RAW DATA: Begin

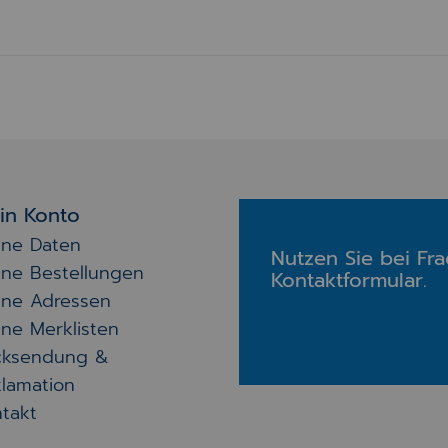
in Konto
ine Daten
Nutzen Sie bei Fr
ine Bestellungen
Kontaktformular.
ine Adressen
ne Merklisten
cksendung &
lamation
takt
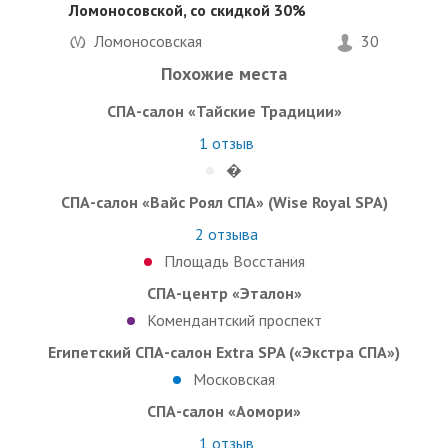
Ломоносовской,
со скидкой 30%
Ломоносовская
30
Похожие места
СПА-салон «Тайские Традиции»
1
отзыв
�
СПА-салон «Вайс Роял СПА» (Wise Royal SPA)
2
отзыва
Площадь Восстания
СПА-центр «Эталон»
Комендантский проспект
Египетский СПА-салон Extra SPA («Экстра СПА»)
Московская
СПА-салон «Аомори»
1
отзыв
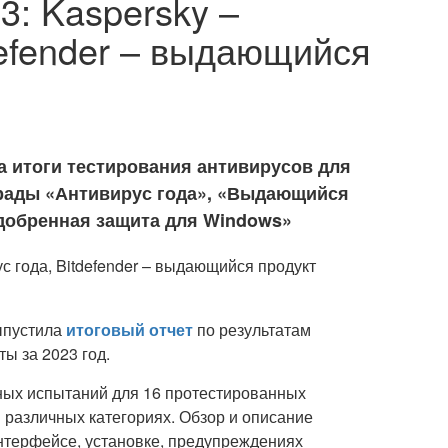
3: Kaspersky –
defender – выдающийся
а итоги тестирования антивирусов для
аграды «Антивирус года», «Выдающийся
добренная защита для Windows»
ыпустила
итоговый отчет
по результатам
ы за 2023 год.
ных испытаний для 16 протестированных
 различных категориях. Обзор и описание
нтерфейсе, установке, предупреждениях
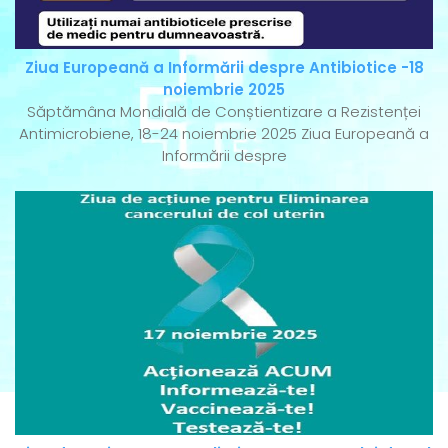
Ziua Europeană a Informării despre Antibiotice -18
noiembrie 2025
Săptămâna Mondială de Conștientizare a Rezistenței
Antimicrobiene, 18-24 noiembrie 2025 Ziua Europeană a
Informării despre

RAW DATA: End

__EXERCISE__. Give back every record exactly, dropping its pictures.

__SOLUTION TO THE EXERCISE__.
in Konto
ine Daten
Nutzen Sie bei Fr
ine Bestellungen
Kontaktformular.
ine Adressen
ne Merklisten
cksendung &
lamation
takt
Ломоносовской,
со скидкой 30%
Ломоносовская
30
Похожие места
СПА-салон «Тайские Традиции»
1
отзыв
�
СПА-салон «Вайс Роял СПА» (Wise Royal SPA)
2
отзыва
Площадь Восстания
СПА-центр «Эталон»
Комендантский проспект
Египетский СПА-салон Extra SPA («Экстра СПА»)
Московская
СПА-салон «Аомори»
1
отзыв
3: Kaspersky –
defender – выдающийся
а итоги тестирования антивирусов для
аграды «Антивирус года», «Выдающийся
добренная защита для Windows»
ыпустила
итоговый отчет
по результатам
ы за 2023 год.
ных испытаний для 16 протестированных
 различных категориях. Обзор и описание
нтерфейсе, установке, предупреждениях
Ziua Europeană a Informării despre Antibiotice -18
noiembrie 2025
Săptămâna Mondială de Conștientizare a Rezistenței
Antimicrobiene, 18-24 noiembrie 2025 Ziua Europeană a
Informării despre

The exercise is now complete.